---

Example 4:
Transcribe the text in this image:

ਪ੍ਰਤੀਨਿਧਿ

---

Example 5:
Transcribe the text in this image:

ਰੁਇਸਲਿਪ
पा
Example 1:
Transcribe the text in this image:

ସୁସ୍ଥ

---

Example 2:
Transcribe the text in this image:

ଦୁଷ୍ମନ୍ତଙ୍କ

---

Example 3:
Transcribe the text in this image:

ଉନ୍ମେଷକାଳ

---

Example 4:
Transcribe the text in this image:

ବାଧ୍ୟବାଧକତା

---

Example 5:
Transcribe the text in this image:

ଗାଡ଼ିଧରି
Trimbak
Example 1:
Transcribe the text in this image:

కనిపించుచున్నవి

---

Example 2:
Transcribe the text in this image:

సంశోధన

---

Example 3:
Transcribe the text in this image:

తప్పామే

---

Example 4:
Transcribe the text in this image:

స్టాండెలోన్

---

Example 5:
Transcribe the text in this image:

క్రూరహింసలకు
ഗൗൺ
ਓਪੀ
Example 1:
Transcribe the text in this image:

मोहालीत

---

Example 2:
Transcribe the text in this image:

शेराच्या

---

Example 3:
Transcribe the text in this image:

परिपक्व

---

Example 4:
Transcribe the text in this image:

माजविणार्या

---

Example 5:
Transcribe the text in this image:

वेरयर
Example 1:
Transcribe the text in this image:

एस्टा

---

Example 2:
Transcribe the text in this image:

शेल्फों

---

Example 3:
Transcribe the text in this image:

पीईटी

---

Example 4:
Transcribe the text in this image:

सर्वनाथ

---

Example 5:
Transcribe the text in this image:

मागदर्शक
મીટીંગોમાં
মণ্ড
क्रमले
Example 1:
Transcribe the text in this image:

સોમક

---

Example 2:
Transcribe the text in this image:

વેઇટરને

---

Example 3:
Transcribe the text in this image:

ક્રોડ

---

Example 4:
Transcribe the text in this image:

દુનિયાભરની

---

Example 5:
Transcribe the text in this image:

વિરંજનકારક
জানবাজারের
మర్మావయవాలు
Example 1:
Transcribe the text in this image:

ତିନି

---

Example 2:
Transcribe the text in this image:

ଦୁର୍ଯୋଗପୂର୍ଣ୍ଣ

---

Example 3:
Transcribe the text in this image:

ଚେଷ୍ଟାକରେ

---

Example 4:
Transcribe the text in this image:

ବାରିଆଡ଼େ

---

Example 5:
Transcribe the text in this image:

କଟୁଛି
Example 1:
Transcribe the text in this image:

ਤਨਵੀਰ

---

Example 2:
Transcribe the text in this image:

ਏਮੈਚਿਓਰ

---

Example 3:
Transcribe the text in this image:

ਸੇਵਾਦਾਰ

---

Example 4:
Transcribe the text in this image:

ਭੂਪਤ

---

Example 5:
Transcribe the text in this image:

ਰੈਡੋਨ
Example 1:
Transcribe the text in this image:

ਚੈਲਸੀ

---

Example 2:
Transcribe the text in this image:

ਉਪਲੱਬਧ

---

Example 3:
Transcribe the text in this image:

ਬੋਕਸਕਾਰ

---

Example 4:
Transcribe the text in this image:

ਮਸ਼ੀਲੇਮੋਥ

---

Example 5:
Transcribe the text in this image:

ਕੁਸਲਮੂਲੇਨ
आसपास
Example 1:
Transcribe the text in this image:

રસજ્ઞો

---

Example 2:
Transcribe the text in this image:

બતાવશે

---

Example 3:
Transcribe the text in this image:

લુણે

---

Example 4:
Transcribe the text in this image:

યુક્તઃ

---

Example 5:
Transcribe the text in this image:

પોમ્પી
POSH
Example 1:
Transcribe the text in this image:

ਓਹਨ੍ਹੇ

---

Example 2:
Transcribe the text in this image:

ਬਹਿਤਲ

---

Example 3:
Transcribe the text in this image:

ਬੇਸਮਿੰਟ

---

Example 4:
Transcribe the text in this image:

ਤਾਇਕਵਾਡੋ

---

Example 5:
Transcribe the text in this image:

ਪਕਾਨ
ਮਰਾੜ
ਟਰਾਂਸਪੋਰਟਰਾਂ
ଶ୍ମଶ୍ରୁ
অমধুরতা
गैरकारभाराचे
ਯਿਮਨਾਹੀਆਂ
####
Everything in the records must be returned exactly.

### TASK SOLUTION
---

Example 4:
Transcribe the text in this image:

ਪ੍ਰਤੀਨਿਧਿ

---

Example 5:
Transcribe the text in this image:

ਰੁਇਸਲਿਪ
पा
Example 1:
Transcribe the text in this image:

ସୁସ୍ଥ

---

Example 2:
Transcribe the text in this image:

ଦୁଷ୍ମନ୍ତଙ୍କ

---

Example 3:
Transcribe the text in this image:

ଉନ୍ମେଷକାଳ

---

Example 4:
Transcribe the text in this image:

ବାଧ୍ୟବାଧକତା

---

Example 5:
Transcribe the text in this image:

ଗାଡ଼ିଧରି
Trimbak
Example 1:
Transcribe the text in this image:

కనిపించుచున్నవి

---

Example 2:
Transcribe the text in this image:

సంశోధన

---

Example 3:
Transcribe the text in this image:

తప్పామే

---

Example 4:
Transcribe the text in this image:

స్టాండెలోన్

---

Example 5:
Transcribe the text in this image:

క్రూరహింసలకు
ഗൗൺ
ਓਪੀ
Example 1:
Transcribe the text in this image:

मोहालीत

---

Example 2:
Transcribe the text in this image:

शेराच्या

---

Example 3:
Transcribe the text in this image:

परिपक्व

---

Example 4:
Transcribe the text in this image:

माजविणार्या

---

Example 5:
Transcribe the text in this image:

वेरयर
Example 1:
Transcribe the text in this image:

एस्टा

---

Example 2:
Transcribe the text in this image:

शेल्फों

---

Example 3:
Transcribe the text in this image:

पीईटी

---

Example 4:
Transcribe the text in this image:

सर्वनाथ

---

Example 5:
Transcribe the text in this image:

मागदर्शक
મીટીંગોમાં
মণ্ড
क्रमले
Example 1:
Transcribe the text in this image:

સોમક

---

Example 2:
Transcribe the text in this image:

વેઇટરને

---

Example 3:
Transcribe the text in this image:

ક્રોડ

---

Example 4:
Transcribe the text in this image:

દુનિયાભરની

---

Example 5:
Transcribe the text in this image:

વિરંજનકારક
জানবাজারের
మర్మావయవాలు
Example 1:
Transcribe the text in this image:

ତିନି

---

Example 2:
Transcribe the text in this image:

ଦୁର୍ଯୋଗପୂର୍ଣ୍ଣ

---

Example 3:
Transcribe the text in this image:

ଚେଷ୍ଟାକରେ

---

Example 4:
Transcribe the text in this image:

ବାରିଆଡ଼େ

---

Example 5:
Transcribe the text in this image:

କଟୁଛି
Example 1:
Transcribe the text in this image:

ਤਨਵੀਰ

---

Example 2:
Transcribe the text in this image:

ਏਮੈਚਿਓਰ

---

Example 3:
Transcribe the text in this image:

ਸੇਵਾਦਾਰ

---

Example 4:
Transcribe the text in this image:

ਭੂਪਤ

---

Example 5:
Transcribe the text in this image:

ਰੈਡੋਨ
Example 1:
Transcribe the text in this image:

ਚੈਲਸੀ

---

Example 2:
Transcribe the text in this image:

ਉਪਲੱਬਧ

---

Example 3:
Transcribe the text in this image:

ਬੋਕਸਕਾਰ

---

Example 4:
Transcribe the text in this image:

ਮਸ਼ੀਲੇਮੋਥ

---

Example 5:
Transcribe the text in this image:

ਕੁਸਲਮੂਲੇਨ
आसपास
Example 1:
Transcribe the text in this image:

રસજ્ઞો

---

Example 2:
Transcribe the text in this image:

બતાવશે

---

Example 3:
Transcribe the text in this image:

લુણે

---

Example 4:
Transcribe the text in this image:

યુક્તઃ

---

Example 5:
Transcribe the text in this image:

પોમ્પી
POSH
Example 1:
Transcribe the text in this image:

ਓਹਨ੍ਹੇ

---

Example 2:
Transcribe the text in this image:

ਬਹਿਤਲ

---

Example 3:
Transcribe the text in this image:

ਬੇਸਮਿੰਟ

---

Example 4:
Transcribe the text in this image:

ਤਾਇਕਵਾਡੋ

---

Example 5:
Transcribe the text in this image:

ਪਕਾਨ
ਮਰਾੜ
ਟਰਾਂਸਪੋਰਟਰਾਂ
ଶ୍ମଶ୍ରୁ
অমধুরতা
गैरकारभाराचे
ਯਿਮਨਾਹੀਆਂ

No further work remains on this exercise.